=== Texto de estudio ===
•••••

Tafí del Valle, en la provincia de Tucumán, en el norte argentino, cuenta la historia de los antiguos ancestros aborígenes.

Su clima es benigno todo el año. Los veranos son templados con temperaturas inferiores a los 30°C. Las noches refrescan al punto de necesitar abrigo. Así se garantiza el descanso para días colmados de actividades.

Se ubica en el valle de mayor altitud del mundo con 2000 metros sobre el nivel del mar.

Con respecto a su costado histórico, las ruinas de asentamientos de pueblos aborígenes datan de la edad precolombina. Continuando con el relato, los vestigios aborígenes se rodean de otros coloniales como los cascos de estancias jesuíticas.

•••••

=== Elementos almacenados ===

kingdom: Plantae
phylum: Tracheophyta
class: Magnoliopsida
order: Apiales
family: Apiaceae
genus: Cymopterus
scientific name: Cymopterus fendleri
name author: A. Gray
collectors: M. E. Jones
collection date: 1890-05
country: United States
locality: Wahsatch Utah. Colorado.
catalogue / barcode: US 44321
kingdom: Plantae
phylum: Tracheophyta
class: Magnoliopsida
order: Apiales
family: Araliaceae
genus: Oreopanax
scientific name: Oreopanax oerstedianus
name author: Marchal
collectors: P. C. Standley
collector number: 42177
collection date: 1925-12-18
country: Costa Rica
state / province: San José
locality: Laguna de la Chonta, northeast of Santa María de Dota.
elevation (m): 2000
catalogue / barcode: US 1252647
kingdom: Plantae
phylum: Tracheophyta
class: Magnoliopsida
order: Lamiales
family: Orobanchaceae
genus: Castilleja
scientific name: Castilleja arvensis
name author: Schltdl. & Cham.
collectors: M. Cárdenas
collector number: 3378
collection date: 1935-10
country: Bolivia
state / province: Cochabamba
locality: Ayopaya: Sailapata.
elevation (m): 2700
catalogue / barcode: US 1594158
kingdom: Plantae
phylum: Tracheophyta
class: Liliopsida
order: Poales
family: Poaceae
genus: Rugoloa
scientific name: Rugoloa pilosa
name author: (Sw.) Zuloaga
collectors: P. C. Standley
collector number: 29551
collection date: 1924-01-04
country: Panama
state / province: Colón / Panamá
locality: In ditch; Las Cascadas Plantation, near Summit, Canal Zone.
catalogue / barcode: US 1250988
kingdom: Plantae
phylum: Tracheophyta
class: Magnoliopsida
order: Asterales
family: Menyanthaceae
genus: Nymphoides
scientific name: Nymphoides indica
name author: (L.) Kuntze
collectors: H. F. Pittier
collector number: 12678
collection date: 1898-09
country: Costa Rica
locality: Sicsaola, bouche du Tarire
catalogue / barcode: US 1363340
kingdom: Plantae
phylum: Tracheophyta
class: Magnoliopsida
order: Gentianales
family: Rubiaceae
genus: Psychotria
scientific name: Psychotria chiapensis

•••••

=== Tus tareas ===
**1)** Indica si cada afirmación concuerda con el texto sobre Tafí del Valle y justifica con sus palabras exactas: (a) Los veranos superan los 30 °C. (b) Por la noche hace falta abrigo. (c) Junto a los vestigios aborígenes hay cascos de estancias jesuíticas.
**2)** Reproduce sin cambios el pasaje del texto sobre Tafí del Valle que va de "Se ubica en" a "de estancias jesuíticas.".
El listado no interviene en nada de esto.

=== Respuestas numeradas ===
**1)**
(a) No: "Los veranos son templados con temperaturas inferiores a los 30°C."
(b) Sí: "Las noches refrescan al punto de necesitar abrigo."
(c) Sí: "los vestigios aborígenes se rodean de otros coloniales como los cascos de estancias jesuíticas."

**2)**
Se ubica en el valle de mayor altitud del mundo con 2000 metros sobre el nivel del mar.

Con respecto a su costado histórico, las ruinas de asentamientos de pueblos aborígenes datan de la edad precolombina. Continuando con el relato, los vestigios aborígenes se rodean de otros coloniales como los cascos de estancias jesuíticas.